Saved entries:
* * * * * * * * *

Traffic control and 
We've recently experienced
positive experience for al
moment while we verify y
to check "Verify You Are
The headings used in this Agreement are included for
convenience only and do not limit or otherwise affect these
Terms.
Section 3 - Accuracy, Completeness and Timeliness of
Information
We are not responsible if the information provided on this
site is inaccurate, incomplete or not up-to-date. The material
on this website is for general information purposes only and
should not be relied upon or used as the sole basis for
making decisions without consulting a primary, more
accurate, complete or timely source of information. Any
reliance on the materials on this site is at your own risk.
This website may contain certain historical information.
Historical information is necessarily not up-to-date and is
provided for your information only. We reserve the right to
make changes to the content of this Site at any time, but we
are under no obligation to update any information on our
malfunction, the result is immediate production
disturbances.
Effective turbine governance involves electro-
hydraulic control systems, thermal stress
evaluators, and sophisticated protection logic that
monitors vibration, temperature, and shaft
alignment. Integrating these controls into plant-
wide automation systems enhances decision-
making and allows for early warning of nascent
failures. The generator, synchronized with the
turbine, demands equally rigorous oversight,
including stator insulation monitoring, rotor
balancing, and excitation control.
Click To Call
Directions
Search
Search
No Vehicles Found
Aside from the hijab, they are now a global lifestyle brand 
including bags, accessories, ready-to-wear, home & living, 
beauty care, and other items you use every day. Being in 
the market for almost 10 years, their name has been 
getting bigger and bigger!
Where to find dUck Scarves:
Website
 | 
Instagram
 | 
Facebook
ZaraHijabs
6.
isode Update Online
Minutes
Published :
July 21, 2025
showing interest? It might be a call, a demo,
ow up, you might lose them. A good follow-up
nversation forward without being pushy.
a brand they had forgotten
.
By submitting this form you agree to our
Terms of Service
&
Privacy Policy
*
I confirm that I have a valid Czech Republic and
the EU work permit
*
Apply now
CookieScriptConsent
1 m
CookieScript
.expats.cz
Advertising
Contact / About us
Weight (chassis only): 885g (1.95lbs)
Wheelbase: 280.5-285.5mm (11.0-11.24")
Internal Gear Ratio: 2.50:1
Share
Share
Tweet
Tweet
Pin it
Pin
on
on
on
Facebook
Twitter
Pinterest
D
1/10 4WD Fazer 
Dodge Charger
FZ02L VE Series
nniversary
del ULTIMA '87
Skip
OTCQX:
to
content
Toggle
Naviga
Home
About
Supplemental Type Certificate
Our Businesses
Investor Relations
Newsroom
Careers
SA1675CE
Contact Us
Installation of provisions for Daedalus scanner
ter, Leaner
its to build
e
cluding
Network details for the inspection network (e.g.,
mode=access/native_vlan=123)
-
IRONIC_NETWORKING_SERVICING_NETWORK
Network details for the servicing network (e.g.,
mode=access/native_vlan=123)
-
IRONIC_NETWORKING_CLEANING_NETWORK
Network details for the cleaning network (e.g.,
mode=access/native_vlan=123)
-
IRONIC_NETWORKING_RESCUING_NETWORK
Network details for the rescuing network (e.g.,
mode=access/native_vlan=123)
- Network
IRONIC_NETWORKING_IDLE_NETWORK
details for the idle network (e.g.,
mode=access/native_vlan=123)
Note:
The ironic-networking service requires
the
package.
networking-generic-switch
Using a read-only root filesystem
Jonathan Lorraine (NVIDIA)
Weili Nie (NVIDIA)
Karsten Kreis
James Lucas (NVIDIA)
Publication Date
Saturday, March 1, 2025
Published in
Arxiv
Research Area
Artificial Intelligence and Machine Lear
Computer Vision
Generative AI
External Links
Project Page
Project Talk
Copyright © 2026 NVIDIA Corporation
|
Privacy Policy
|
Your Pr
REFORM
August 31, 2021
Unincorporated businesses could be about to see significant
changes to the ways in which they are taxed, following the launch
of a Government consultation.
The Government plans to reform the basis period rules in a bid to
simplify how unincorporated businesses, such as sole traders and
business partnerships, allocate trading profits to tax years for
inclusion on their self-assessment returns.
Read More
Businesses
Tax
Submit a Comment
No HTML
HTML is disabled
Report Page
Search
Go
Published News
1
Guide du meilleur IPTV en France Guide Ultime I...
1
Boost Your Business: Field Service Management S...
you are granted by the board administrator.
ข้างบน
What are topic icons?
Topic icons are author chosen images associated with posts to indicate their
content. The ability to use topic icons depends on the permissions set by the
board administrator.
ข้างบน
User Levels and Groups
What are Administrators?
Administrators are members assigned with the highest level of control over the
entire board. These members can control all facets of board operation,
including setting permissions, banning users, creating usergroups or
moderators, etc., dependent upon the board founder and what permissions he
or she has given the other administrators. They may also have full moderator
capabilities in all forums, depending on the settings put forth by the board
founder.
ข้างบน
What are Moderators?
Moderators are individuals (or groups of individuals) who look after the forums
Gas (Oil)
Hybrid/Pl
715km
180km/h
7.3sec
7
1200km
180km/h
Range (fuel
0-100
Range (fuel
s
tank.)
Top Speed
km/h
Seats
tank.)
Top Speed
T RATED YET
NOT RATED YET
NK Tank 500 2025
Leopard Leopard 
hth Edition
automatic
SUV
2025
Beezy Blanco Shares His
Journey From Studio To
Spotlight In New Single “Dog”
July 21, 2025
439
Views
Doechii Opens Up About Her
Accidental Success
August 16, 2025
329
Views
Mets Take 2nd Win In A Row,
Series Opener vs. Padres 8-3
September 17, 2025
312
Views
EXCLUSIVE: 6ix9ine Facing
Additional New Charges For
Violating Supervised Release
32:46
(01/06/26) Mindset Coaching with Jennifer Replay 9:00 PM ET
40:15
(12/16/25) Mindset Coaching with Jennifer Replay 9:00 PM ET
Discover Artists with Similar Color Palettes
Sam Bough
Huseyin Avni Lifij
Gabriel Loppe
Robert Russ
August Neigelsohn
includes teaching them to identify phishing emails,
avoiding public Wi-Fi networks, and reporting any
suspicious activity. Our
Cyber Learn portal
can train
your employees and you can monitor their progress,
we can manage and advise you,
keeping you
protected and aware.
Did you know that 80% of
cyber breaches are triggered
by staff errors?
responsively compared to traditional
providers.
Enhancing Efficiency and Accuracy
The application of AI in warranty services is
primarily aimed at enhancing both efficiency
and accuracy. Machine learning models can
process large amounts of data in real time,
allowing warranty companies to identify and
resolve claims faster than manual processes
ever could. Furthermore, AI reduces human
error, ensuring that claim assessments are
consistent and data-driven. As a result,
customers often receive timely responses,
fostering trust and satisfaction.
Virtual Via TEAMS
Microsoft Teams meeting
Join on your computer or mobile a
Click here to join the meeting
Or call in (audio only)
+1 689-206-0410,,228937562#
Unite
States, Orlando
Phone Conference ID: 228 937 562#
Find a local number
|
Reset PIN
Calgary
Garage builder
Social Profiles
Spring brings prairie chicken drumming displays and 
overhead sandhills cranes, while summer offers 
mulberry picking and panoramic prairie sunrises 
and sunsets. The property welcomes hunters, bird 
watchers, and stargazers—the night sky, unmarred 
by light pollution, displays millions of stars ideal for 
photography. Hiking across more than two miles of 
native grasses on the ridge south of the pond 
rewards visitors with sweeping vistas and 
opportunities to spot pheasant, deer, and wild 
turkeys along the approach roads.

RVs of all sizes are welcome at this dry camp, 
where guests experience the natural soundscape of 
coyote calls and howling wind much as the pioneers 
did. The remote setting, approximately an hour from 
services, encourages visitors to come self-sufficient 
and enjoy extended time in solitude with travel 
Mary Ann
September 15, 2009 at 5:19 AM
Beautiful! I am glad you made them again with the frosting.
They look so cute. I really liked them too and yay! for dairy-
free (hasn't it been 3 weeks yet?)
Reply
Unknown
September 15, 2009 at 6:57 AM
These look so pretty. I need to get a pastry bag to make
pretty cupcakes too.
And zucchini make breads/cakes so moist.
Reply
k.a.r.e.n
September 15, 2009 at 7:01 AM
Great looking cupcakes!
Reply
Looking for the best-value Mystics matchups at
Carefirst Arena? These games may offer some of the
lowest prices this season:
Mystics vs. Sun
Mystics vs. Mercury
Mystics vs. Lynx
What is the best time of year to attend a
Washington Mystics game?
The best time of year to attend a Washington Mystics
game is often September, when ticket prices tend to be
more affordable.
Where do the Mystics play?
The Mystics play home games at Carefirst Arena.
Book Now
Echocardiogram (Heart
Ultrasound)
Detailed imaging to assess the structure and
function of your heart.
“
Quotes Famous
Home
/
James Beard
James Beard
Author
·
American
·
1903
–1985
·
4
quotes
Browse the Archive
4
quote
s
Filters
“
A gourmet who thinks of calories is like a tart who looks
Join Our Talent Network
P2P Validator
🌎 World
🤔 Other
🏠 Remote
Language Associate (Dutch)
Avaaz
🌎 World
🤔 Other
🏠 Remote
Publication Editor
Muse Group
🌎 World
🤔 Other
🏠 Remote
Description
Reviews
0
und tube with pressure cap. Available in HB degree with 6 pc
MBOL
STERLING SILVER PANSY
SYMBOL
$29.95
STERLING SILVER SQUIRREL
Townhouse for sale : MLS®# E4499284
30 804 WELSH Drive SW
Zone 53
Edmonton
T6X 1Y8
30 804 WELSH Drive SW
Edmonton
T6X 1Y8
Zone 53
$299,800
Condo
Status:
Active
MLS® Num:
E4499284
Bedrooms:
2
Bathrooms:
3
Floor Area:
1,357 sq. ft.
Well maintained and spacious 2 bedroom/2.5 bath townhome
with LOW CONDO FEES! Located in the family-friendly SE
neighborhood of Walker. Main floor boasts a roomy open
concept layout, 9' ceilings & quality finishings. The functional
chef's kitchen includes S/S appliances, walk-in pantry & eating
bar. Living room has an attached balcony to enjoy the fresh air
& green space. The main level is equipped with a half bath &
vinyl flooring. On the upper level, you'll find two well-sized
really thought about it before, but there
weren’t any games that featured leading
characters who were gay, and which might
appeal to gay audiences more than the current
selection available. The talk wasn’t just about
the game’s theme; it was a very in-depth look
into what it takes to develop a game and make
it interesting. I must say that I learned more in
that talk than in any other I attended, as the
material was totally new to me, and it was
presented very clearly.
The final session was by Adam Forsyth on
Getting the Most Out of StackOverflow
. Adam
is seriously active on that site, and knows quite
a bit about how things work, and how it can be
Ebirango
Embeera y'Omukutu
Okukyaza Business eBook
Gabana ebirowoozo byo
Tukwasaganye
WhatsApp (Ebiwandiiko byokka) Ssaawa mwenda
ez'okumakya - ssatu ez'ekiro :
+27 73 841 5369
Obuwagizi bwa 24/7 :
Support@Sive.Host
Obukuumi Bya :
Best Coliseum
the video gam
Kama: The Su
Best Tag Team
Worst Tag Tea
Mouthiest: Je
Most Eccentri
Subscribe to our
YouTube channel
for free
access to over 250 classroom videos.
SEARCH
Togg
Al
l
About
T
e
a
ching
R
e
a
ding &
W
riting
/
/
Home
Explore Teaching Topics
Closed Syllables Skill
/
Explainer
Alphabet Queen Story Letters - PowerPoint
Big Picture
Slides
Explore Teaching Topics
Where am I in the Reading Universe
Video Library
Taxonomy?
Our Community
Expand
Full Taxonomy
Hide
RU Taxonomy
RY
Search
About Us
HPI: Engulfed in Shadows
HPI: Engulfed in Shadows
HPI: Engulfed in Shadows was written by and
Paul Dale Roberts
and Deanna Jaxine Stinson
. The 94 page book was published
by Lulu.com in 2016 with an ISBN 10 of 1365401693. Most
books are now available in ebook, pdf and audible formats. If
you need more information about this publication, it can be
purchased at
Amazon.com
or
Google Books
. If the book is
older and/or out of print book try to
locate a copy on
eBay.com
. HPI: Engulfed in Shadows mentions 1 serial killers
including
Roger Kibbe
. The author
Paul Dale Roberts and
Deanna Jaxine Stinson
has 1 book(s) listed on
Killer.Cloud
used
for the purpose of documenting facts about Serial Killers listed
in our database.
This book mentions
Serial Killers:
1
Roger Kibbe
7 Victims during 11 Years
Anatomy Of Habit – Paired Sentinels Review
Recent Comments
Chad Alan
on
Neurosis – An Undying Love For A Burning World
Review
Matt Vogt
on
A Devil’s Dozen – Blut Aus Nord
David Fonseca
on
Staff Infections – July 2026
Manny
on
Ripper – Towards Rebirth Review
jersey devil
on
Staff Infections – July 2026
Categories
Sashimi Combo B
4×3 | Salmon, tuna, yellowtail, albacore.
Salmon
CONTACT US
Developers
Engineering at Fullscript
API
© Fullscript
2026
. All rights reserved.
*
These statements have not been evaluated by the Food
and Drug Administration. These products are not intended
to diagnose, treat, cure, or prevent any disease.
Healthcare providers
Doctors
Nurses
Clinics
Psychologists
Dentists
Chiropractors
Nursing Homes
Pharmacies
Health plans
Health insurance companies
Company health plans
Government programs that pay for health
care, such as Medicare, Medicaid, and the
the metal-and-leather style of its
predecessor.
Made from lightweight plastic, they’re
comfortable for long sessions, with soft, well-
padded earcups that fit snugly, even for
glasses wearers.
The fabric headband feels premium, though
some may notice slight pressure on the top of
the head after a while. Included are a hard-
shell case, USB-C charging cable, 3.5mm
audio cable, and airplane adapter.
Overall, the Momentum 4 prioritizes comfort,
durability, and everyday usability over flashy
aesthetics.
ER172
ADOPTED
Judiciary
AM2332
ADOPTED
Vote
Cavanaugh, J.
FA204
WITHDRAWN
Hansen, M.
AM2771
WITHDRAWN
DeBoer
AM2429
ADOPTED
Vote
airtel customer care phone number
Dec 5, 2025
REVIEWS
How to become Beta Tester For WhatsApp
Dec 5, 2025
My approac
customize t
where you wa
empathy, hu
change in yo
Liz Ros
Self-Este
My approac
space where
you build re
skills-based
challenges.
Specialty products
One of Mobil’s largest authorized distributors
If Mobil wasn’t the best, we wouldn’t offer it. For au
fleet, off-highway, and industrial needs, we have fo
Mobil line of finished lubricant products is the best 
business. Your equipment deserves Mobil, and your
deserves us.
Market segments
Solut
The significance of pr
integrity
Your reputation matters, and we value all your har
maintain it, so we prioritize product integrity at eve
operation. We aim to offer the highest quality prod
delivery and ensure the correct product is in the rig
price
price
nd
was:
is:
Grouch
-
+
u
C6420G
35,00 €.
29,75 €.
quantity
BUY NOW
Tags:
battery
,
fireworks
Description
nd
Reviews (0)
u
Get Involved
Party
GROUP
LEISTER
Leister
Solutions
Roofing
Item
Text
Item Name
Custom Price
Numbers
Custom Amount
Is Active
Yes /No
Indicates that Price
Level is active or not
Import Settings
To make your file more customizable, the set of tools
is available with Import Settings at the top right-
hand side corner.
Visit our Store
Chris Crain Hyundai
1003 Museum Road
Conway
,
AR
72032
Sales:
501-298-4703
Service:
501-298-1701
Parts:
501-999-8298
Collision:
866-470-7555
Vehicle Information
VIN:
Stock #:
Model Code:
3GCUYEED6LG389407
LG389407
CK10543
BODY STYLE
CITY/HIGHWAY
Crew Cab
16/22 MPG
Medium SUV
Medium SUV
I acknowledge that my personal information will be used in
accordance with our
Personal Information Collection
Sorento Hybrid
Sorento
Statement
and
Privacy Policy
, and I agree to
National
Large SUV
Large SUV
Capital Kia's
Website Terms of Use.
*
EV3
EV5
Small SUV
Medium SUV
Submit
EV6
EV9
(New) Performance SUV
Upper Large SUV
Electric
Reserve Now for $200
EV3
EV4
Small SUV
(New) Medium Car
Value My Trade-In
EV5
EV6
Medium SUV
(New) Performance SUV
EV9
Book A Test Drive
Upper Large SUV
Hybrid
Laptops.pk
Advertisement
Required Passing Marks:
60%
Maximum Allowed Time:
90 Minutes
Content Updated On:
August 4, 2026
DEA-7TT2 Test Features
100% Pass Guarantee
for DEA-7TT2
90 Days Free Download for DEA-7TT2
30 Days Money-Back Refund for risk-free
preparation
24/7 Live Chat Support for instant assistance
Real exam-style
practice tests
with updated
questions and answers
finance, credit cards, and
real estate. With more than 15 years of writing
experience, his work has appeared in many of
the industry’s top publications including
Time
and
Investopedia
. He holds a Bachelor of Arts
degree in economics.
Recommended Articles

* * * * * * * * *

**TASK:** Lay out the lines of the listing as a numbered list, leaving out any blank lines, from the start of the listing up to and including the line with "failures. The generator, synchronized".

**WRITTEN REPLY:**
1. Traffic control and 
2. We've recently experienced
3. positive experience for al
4. moment while we verify y
5. to check "Verify You Are
6. The headings used in this Agreement are included for
7. convenience only and do not limit or otherwise affect these
8. Terms.
9. Section 3 - Accuracy, Completeness and Timeliness of
10. Information
11. We are not responsible if the information provided on this
12. site is inaccurate, incomplete or not up-to-date. The material
13. on this website is for general information purposes only and
14. should not be relied upon or used as the sole basis for
15. making decisions without consulting a primary, more
16. accurate, complete or timely source of information. Any
17. reliance on the materials on this site is at your own risk.
18. This website may contain certain historical information.
19. Historical information is necessarily not up-to-date and is
20. provided for your information only. We reserve the right to
21. make changes to the content of this Site at any time, but we
22. are under no obligation to update any information on our
23. malfunction, the result is immediate production
24. disturbances.
25. Effective turbine governance involves electro-
26. hydraulic control systems, thermal stress
27. evaluators, and sophisticated protection logic that
28. monitors vibration, temperature, and shaft
29. alignment. Integrating these controls into plant-
30. wide automation systems enhances decision-
31. making and allows for early warning of nascent
32. failures. The generator, synchronized with the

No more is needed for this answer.